Diese neuen Dimen­sionen gelten auch für die Inhalte und die mora­li­sche Ausrich­tung, denn anders als in Stones Meilen­stein, in dem der durch Michael Douglas darge­stellte Gordon Gecko trotz seiner Verwick­lungen in illegalen Insider-Handel das System selbst nicht in Frage stellt, operiert The Big Short kritisch am offenen Herzen selbst und stellt letzt­end­lich das System Amerika mit seinem Verspre­chen des ameri­ka­ni­schen Traums so intel­li­gent wie radikal in Frage.

In diesem mora­li­schen Raum bewegt sich auch Craig Gille­spies Dumb Money – Schnelles Geld, der sich zwar nicht wie The Big Short einer wirt­schaft­li­chen Großkrise wie den Wurzeln der Banken- und Finanz­krise von 2007 annimmt, aber über eine »Klein­krise« deutlich macht, dass das »System« aus seinen Fehlern von damals nur wenig gelernt hat.

Craig Gille­spies Film basiert auf dem Sachbuch The Anti­so­cial Network: The GameStop Short Squeeze and the Ragtag Group of Amateur Traders That Brought Wall Street to Its Knees von Ben Mezrich aus dem Jahr 2021. Mezrichs Haupt­prot­ago­nist Keith Gill, auch bekannt unter seinen Pseud­onymen DeepFuck­in­gValue und Roaring Kitty, begann in seinem Youtube-Channel die Aktien von GameStop, einer US-ameri­ka­ni­schen Einzel­han­dels­kette für Compu­ter­spiele und Unter­hal­tungs­soft­ware, zu analy­sieren und schließ­lich anzu­preisen, was zu einer Neube­wer­tung der GameStop-Aktie führte und die klas­si­schen Wall­street-Handels­häuser, die auf den Ruin von GameStop gewettet hatten, zu Gegen­maß­nahmen zwang.

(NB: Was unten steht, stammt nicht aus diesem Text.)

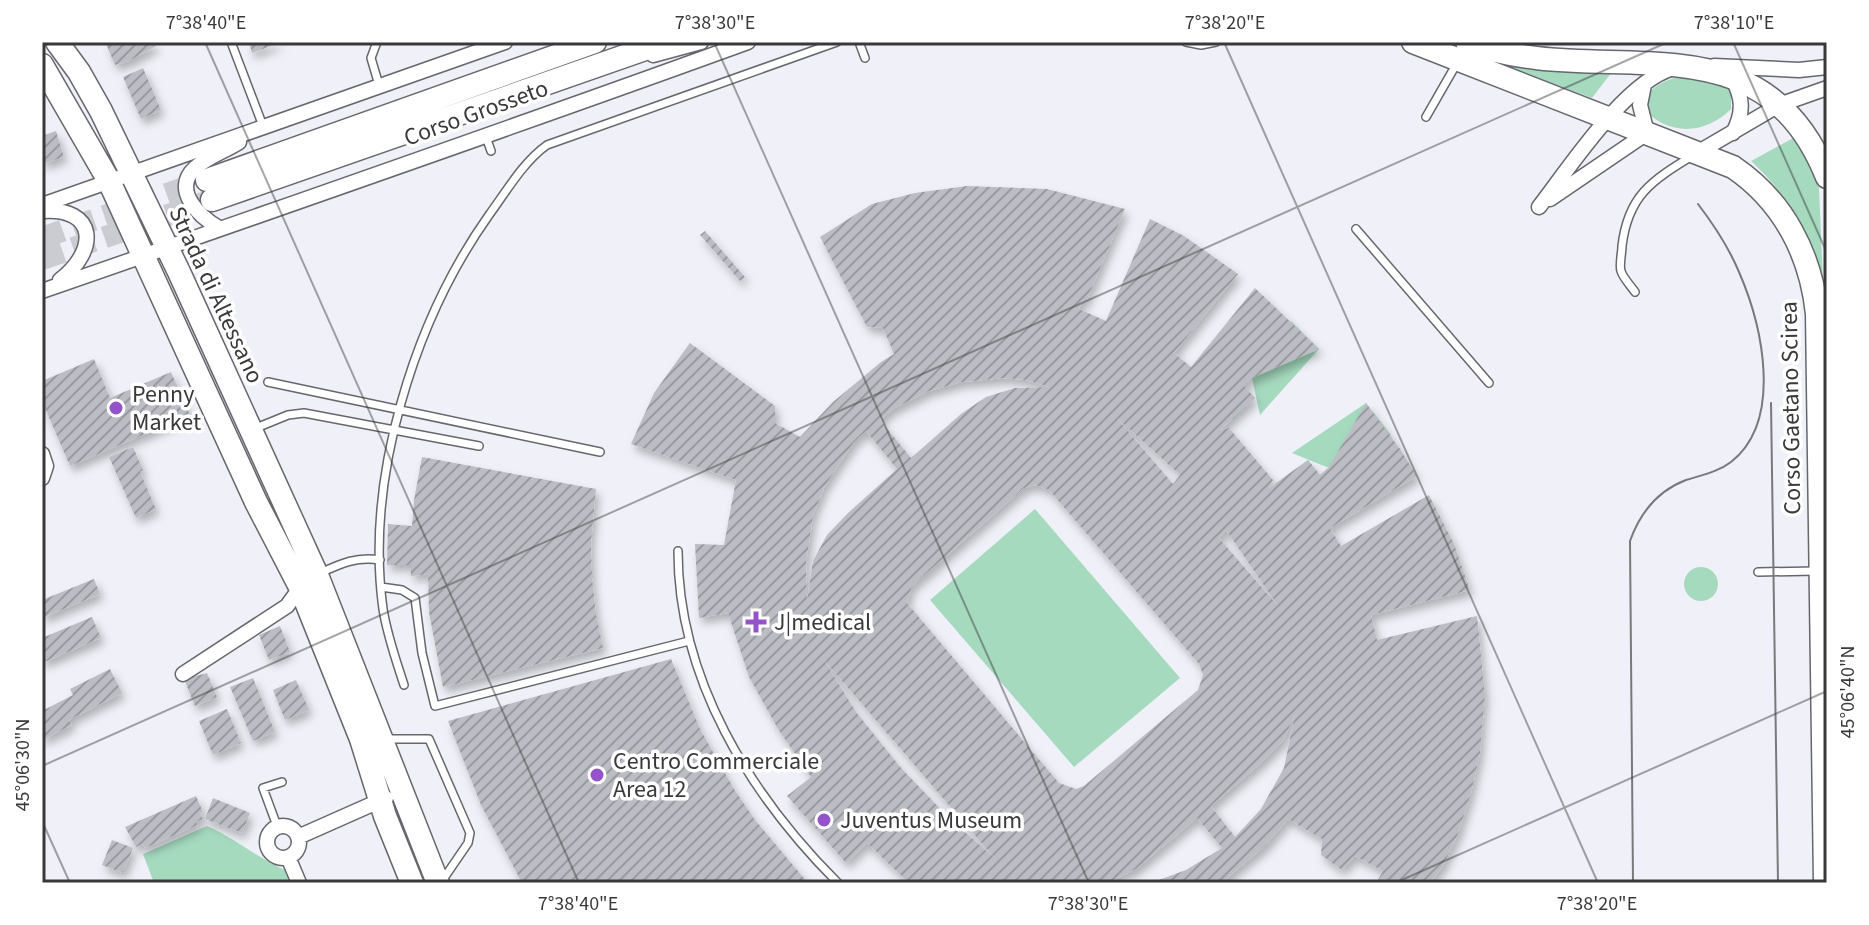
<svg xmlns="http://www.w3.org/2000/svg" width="1869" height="925" font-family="'Source Sans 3',sans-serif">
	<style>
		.green { fill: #a5dabf }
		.building { fill: url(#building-hatch); fill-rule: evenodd; filter: url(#shadow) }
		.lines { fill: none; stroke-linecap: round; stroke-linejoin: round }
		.secondary-tunnel { stroke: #cbccd2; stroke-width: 22; stroke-dasharray: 22 11; stroke-linecap: butt }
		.lane-casing { stroke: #66676d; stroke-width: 10 }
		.street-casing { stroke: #66676d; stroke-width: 17 }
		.secondary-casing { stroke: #66676d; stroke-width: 25 }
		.lane { stroke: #fff; stroke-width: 7 }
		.street { stroke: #fff; stroke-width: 14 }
		.secondary { stroke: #fff; stroke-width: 22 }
		.tram { stroke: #78787d; stroke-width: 2 }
		.ticks { fill: none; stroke: #39393c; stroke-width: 2; stroke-opacity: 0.45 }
		.poi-dot { fill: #9453c9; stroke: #fff; stroke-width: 3 }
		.labels { text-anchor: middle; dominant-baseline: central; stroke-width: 7; stroke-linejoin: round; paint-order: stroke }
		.street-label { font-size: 24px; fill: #39393c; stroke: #fff }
		.poi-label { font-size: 24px; fill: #39393c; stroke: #fff; text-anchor: start }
		.neatline { fill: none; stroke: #39393c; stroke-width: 3 }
		.ticks-label { font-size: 20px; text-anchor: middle; fill: #39393c }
	</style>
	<defs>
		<pattern id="building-hatch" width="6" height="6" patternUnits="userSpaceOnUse" patternTransform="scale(2)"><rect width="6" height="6" fill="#bcbdc4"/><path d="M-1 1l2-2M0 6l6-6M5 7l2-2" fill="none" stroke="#9a9ba0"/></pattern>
		<filter id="shadow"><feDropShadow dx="3.5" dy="6" stdDeviation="4" flood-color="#0004"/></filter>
	</defs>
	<rect width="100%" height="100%" fill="#f0f1f8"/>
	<path class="green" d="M1480 56 1615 68 1592 98Z
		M1677 77 1725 84 1731 94V109C1704 136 1666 136 1641 106 1649 88 1659 83 1677 77Z
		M1797 136 1811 163 1819 188 1823 281C1811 235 1786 193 1751 161Z
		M1291 321 1319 349 1260 415 1252 378 1244 386 1255 398 1233 419 1217 404 1227 388Z
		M1366 403 1391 435 1312 489 1285 477 1308 460 1320 475 1329 468 1292 453Z
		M1035 509 1180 678 1074 767 930 600Z
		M1684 584a17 17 0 1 1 34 0a17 17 0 1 1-34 0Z
		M207 826C235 838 257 858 285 870L290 883H154L143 854Z"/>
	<path class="building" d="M111 42H154L156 46 129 61 115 65 106 44Z
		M249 42H282L252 53Z
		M143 68 161 110 141 119 123 77Z
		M56 131 64 157 42 164V136Z
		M967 186 1047 189 1125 209 1086 302 1082 301 1079 309 1106 321 1150 219 1184 236 1238 274 1174 353 1191 367 1255 288 1319 349 1252 378 1244 386 1255 398 1220 430 1229 428 1273 480 1269 488 1308 460 1320 475 1329 467 1366 403 1400 449 1417 476 1330 528 1341 546 1429 495 1454 544 1470 590 1371 615 1377 640 1477 616 1485 695 1480 753 1471 793 1458 834 1443 866 1430 883H1376L1383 871 1355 856 1342 870 1321 855 1322 839 1288 819 1265 846 1221 883H1151L1186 870 1222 848 1197 818 1136 869 1107 883H909L867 843 846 863 787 796 811 777 778 729 749 677 728 613 699 618 695 544 724 545 736 480 631 444 654 393 690 343 775 406V423L800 437 833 402 881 362 894 354 883 328 867 327 820 237 872 204 915 193ZM1005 378 1026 380 1049 387 1015 388 986 397 961 414 911 458 880 420 893 409 929 391 962 382ZM1116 417 1180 475 1173 484ZM866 431 897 469 848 513 827 535 813 561 807 600 806 563 813 516 824 488 837 467 854 442ZM1035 485 1049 490 1199 664 1203 675 1198 690 1084 786 1076 789 1059 783 907 603 912 586 1024 488ZM1226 530 1278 606 1219 538ZM824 660 985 847 995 858 952 821 901 768 856 712ZM1295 714 1284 768 1261 809 1235 837 1211 806 1261 763 1283 741Z
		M705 231 745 277 740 281 700 235Z
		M94 359 110 398 171 372 190 415 70 466 42 401V381Z
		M133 447 143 470 140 472 156 509 136 518 109 457Z
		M422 457 596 489 591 542 592 578 596 614 603 648 443 687 429 612 428 574 411 576V565H387L388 524 412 526 414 500Z
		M94 579 100 594 42 618V600Z
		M92 617 101 638 42 663V638Z
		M280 626 290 652 269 660 259 635Z
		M671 659 700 729 734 789 755 820 808 883H522L481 805 448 721Z
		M110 669 122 693 69 720 72 725 42 740V711L73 695 70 689Z
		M207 673 217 697 195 706 184 679Z
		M253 678 275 732 253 741 230 687Z
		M296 680 309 710 285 720 273 690Z
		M227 709 241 743 213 755 199 721Z
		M196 796 203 812 200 813 203 819 196 822 198 825 145 848 143 844 136 847 125 827Z
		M213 798 250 813 242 833 205 819Z
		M112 840 133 848 123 873 102 865Z"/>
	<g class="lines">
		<path class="secondary-tunnel" d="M42 238 207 180
			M42 259 212 200"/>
		<g class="lane-casing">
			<path id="lane" d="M231 42 263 126
				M377 42 371 58 379 85
				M859 42 865 58
				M1186 42 1201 45 1216 42
				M1426 117 1457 63
				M486 137 491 151
				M1356 229 1489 383
				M1635 292C1631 286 1623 278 1621 271 1619 265 1622 253 1622 246 1628 196 1651 181 1692 156
				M268 382 600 452
				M256 428 288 415 304 413 479 446
				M678 551C678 679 750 795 838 883
				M1758 572 1816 571
				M318 574C340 564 356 556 380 560
				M381 587 402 590 415 598 422 653 435 706 689 641
				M404 685C396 660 387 635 383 609 365 478 414 321 489 215 506 192 523 162 547 145L837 42
				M384 739H429L470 833 468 843 442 881
				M277 826 263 788 282 782"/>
		</g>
		<g class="street-casing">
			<path id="street" d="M653 55 701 42
				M1714 66 1799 70 1827 67
				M1732 78C1743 97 1744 113 1733 133
				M1697 153 1779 105 1827 88
				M1550 199 1647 133 1640 105 1644 85
				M42 205 505 42
				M1539 207C1570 167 1625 82 1673 68
				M42 211C98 207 98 251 60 280
				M219 228C200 217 171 190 195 168 207 157 225 151 239 142
				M42 291C278 209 514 127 748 42
				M42 454 46 466 42 478
				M183 674 287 606 303 584
				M267 842a16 16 0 1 1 32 0a16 16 0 1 1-32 0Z
				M298 837 386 798
				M288 857 299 883"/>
		</g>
		<g class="secondary-casing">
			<path id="secondary" d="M57 42 79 72 101 111 179 272 317 575 438 883
				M1413 42 1733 167C1783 201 1811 254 1817 314L1825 883
				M1467 42C1600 93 1759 7 1827 177
				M42 65 109 181 256 502 300 587 361 739 385 816 412 883
				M207 180 595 42
				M212 200 665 42"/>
		</g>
		<use href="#lane" class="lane"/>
		<use href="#street" class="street"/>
		<use href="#secondary" class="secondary"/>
		<path class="tram" d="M1771 403 1778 883
			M1633 883 1630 541C1640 513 1657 491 1686 480 1702 475 1718 472 1731 462 1784 420 1762 325 1739 272 1729 248 1714 225 1698 204"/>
	</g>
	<path class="ticks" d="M205 42 579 883M714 42 1089 883M1224 42 1598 883M1733 42 1827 253M42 47 52 42M42 766 1668 42M42 821 70 883M1395 883 1827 691"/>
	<g class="poi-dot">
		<circle cx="116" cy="408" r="8"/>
		<path d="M752 610h8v8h8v8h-8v8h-8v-8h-8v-8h8z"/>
		<circle cx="597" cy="775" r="8"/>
		<circle cx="824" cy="820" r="8"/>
	</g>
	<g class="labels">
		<g class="street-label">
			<text transform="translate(476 113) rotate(-20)">Corso Grosseto</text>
			<text transform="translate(216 295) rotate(65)">Strada di Altessano</text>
			<text transform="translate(1791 408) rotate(-91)">Corso Gaetano Scirea</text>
		</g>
		<g class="poi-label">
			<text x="132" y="394">Penny<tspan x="132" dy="28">Market</tspan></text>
			<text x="774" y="622">J|medical</text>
			<text x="613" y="761">Centro Commerciale<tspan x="613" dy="28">Area 12</tspan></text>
			<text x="840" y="820">Juventus Museum</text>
		</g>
	</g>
	<rect width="1869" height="925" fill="none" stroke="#ffffff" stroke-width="88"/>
	<rect x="44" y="44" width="1781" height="837" class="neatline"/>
	<g class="ticks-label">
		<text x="206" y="29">7°38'40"E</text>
		<text x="715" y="29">7°38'30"E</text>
		<text x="1225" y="29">7°38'20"E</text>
		<text x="1734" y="29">7°38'10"E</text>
		<text transform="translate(1847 692) rotate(-90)" y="7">45°06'40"N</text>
		<text transform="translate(22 765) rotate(-90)" y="7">45°06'30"N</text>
		<text x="578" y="910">7°38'40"E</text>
		<text x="1088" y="910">7°38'30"E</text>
		<text x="1597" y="910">7°38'20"E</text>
	</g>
</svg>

Gillespie, der bereits mit I, Tonya (2017) und Cruella (2021) dichte, gesell­schafts­re­le­vante Porträts schuf, gelingt auch in Dumb Money der Spagat zwischen persön­li­cher Geschichte und gesell­schafts­kri­ti­schem Überbau, ohne dabei jedoch so weit zu gehen wie The Big Short. Zwar wird auch in Dumb Money die Gier des Groß­ka­pi­tals an den Pranger gestellt, aber anders als McKay stellt Gillespie über seinen nerdigen Mittel­stands-Helden Keith Gill (Paul Dano) einen Hoff­nungs­faktor in den Raum, den es in The Big Short nicht gibt. Dort verliert der kleine Anleger alles, in Dumb Money wehrt sich das »Dumb Money« (so werden die Inves­ti­tionen der »naiven« Klein­an­leger von den Großen an der Börse bezeichnet) über einen ganz normalen Mittel­stands­ver­treter der Gesell­schaft selbst und bringt das so elitäre, selbst­ge­rechte, selbst­ver­liebte und vor allem gierige Groß­ka­pital ins Wanken.

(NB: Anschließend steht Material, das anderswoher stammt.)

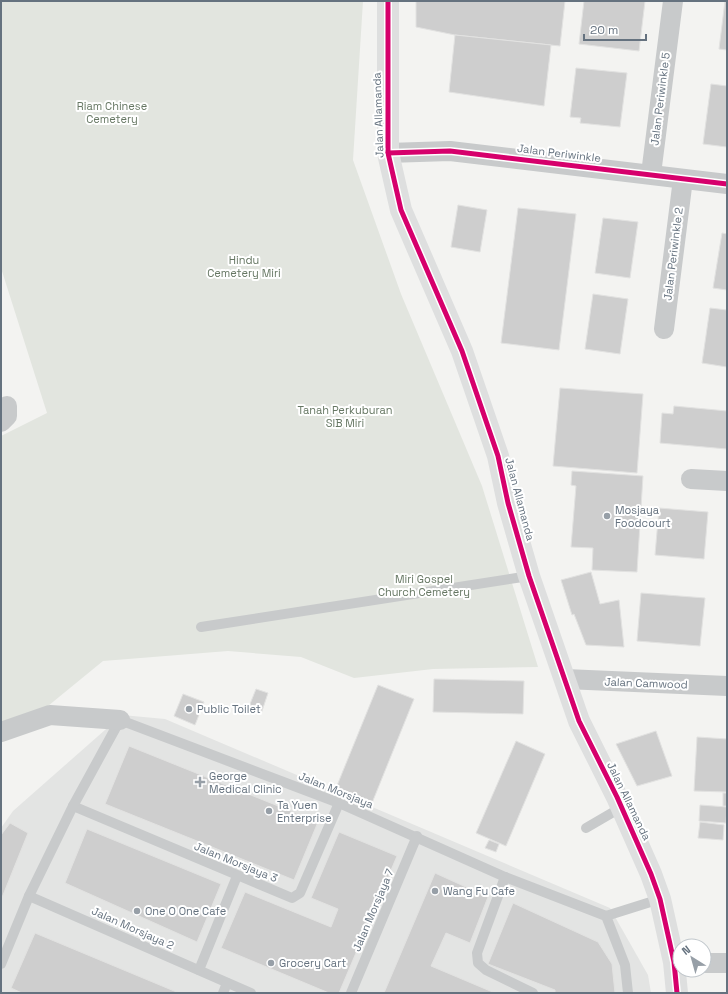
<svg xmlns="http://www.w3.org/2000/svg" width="728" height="994" font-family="'Space Grotesk',sans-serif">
	<rect width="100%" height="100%" fill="#f3f3f1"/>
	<polygon fill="#e3e4e3" points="122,715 165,719 610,908 648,975 651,993 1,993 1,828 13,811"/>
	<polygon fill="#e2e5df" points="1,1 363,1 353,160 401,294 482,486 538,667 433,669 354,678 301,657 228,651 103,661 48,706 1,722 1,436 47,413 1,268"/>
	<g fill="#cecece" stroke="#e2e2e1">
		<polygon points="416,1 565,1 560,46 455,35 416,27"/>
		<polygon points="584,1 645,1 639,51 579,44"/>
		<polygon points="725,1 727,1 727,50 719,49"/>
		<polygon points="455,35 551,45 544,106 449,92"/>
		<polygon points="576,68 627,73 620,127 580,123 581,118 570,117"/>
		<polygon points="711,84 727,86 727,147 703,144"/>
		<polygon points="458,205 487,210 480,252 451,247"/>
		<polygon points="518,208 576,214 559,350 501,343"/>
		<polygon points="603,218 638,222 630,278 595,273"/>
		<polygon points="722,233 727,234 727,290 713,288"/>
		<polygon points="593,294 628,299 620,354 585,349"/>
		<polygon points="710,308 727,310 727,367 702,363"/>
		<polygon points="560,388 643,394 637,473 553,466"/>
		<polygon points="674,406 727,411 727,449 660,443 662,413 673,414"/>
		<polygon points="572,471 643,476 637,572 592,570 593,548 571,547 576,486 571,485"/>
		<polygon points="659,508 708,512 704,559 655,555"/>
		<polygon points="591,572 600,604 619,600 624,647 586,645 574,614 572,615 561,580"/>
		<polygon points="641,593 705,598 700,646 637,641"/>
		<polygon points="434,679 524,681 523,714 433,712"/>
		<polygon points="378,685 414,699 372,803 336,788"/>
		<polygon points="256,689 268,693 261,714 248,709"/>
		<polygon points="183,694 204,702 195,725 174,716"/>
		<polygon points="656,731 672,776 637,786 616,744"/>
		<polygon points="697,737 727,739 727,792 694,791"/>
		<polygon points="516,741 545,754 506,846 476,833"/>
		<polygon points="129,746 318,822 294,880 105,804"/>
		<rect x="723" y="793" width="4" height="13"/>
		<polygon points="700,805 727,807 726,823 699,821"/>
		<polygon points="700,822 724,825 723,840 698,838"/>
		<polygon points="10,823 28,833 1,900 1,835"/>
		<polygon points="87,829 221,884 197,942 65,883"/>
		<polygon points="339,832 397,856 339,993 329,993 221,948 245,892 331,927 338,909 311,898"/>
		<polygon points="489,840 499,844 496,852 485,848"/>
		<polygon points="435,873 488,897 470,943 446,933 431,966 495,993 384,993"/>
		<polygon points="513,903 598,942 612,964 615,993 555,993 555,990 488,964"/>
		<polygon points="35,933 179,993 22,993 11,988"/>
	</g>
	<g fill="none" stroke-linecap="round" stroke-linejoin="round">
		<g stroke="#c8cacb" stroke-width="10">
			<polyline points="201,627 529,576"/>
			<polyline points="73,806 292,898 300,893 339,803"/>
			<polyline points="586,828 622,807"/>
			<polyline points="505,877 477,953 478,963 486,970 533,993"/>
			<polyline points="29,896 251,993"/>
			<polyline points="606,916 660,899"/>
			<polyline points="1,964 29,896 73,806 120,720 339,803 505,877 606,916 625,965 628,993"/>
			<polyline points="199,970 237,876"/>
			<polyline points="223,993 227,983"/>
			<polyline points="351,993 417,836"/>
		</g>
		<g stroke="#c8cacb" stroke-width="20">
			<polyline points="388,153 450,151 727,184"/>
			<polyline points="651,174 673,1"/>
			<polyline points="664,329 683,179"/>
			<polyline points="1,422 7,416 7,406"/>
			<polyline points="691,479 727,481"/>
			<polyline points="565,679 727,686"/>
			<polyline points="1,732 50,715 120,720"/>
			<polyline points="704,963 727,963"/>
		</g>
		<polyline stroke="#dedfdf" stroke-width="22" points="388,1 388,153 401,210 462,351 498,456 508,503 529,576 579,721 617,797 651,874 660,899 674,962 677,993"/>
		<defs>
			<g id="cycleway">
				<polyline points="388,1 388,153 401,210 462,351 498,456 508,503 529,576 579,721 617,797 651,874 660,899 674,962 677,993"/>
				<polyline points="388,153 450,151 727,184"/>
			</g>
		</defs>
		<use href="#cycleway" stroke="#fff" stroke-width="8"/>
		<use href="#cycleway" stroke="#d6006c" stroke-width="5"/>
	</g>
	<g fill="#979fa7" stroke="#fff" stroke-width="1.5">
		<circle cx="607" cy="516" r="4"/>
		<circle cx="189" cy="709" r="4"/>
		<path d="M198 776h4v4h4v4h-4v4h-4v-4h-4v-4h4z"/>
		<circle cx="269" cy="811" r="4"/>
		<circle cx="435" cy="891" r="4"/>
		<circle cx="137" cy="911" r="4"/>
		<circle cx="271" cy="963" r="4"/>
	</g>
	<g text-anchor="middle" stroke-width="4" stroke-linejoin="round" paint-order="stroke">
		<g font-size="11" fill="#65727f" stroke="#fff">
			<text transform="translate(660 99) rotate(-83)" y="4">Jalan Periwinkle 5</text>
			<text transform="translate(378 115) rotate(-92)" y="4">Jalan Allamanda</text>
			<text transform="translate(559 153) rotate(7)" y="4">Jalan Periwinkle</text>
			<text transform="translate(673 254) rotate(-83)" y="4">Jalan Periwinkle 2</text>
			<text transform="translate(520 499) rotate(75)" y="4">Jalan Allamanda</text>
			<text transform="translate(646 683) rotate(2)" y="4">Jalan Camwood</text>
			<text transform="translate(336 790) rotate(22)" y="4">Jalan Morsjaya</text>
			<text transform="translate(629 801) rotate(64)" y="4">Jalan Allamanda</text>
			<text transform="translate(236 862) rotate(22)" y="4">Jalan Morsjaya 3</text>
			<text transform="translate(373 910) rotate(-67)" y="4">Jalan Morsjaya 7</text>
			<text transform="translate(133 928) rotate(24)" y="4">Jalan Morsjaya 2</text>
		</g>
		<g font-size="11" fill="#667763" stroke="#fff">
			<text x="112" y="110">Riam Chinese<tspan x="112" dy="13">Cemetery</tspan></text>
			<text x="244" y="264">Hindu<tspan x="244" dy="13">Cemetery Miri</tspan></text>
			<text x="345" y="414">Tanah Perkuburan<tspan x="345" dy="13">SIB Miri</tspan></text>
			<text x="424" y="583">Miri Gospel<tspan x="424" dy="13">Church Cemetery</tspan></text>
		</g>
		<g font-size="11" fill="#65727f" stroke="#fff" text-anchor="start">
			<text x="615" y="514">Mosjaya<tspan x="615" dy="13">Foodcourt</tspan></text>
			<text x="197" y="713">Public Toilet</text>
			<text x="209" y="780">George<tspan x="209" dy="13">Medical Clinic</tspan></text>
			<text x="277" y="809">Ta Yuen<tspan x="277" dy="13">Enterprise</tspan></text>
			<text x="443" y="895">Wang Fu Cafe</text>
			<text x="145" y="915">One O One Cafe</text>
			<text x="279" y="967">Grocery Cart</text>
		</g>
	</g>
	<rect width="728" height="994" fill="none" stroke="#65727f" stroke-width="4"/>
	<g transform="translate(692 958) rotate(323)"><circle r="19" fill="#ffffff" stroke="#c1c7cc"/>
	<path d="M0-3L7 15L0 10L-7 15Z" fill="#979fa7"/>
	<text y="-6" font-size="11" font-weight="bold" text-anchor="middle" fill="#65727f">N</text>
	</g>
	<path d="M584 34v6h62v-6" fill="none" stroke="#65727f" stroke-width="2"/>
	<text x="590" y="34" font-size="12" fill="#65727f" stroke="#ffffff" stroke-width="3" paint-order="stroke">20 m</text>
</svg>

Wie so oft in Kinder- und Jugend­filmen wird auch in Dumb Money das Narrativ des Kleinen gegen die Großen bedient, dass man, wenn man nur gemeinsam handelt, stärker als das größte Problem sein kann. Dass diese Hand­lungs­op­tion auch an den Börsen der Welt funk­tio­niert, zeigt Gillespie in so eindrück­li­chen wie span­nenden Bildern, bei denen über akkurate sozi­al­rea­lis­ti­sche Einschübe auch nicht vergessen wird, wie es bei den kleinen Leuten im heutigen Amerika aussieht, für die die Speku­la­tionen an den Börsen oft der letzte Rettungs­anker sind, um ihr Überleben zu sichern.

Sehr eindring­lich zeichnet Gillespie dann auch die Dynamik und Flexi­bi­lität von Moral und den Verkauf von mora­li­schen Werten. Dumb Money – Schnelles Geld führt nicht nur eindrück­lich vor, wie es im Finanz­sektor darum bestellt ist und dass selbst moralisch einwand­frei erschei­nende Werte wie der inno­va­tive Finanz­dienst­leister Robinhood am Ende als königs­treu und korrupt geoutet werden, und selbst »Helden« wie Keith Gill sich ständig hinter­fragen müssen, ob das System sie nicht schon klamm­heim­lich korrum­piert hat, ohne dass sie es selbst gemerkt hätten.

Am Ende kommt Dumb Money ohne die formalen Expe­ri­mente von The Big Short aus, um im Grunde eine sehr ähnliche Geschichte zu erzählen. Sie ist zwar eine Geschichte, die Hoffnung macht, dass Wider­stand immerhin möglich ist. Eine Vision, wie die Alter­na­tive zu diesem Wahn­sinns­fest der Gier aussehen könnte, bleibt aller­dings auch Dumb Money schuldig.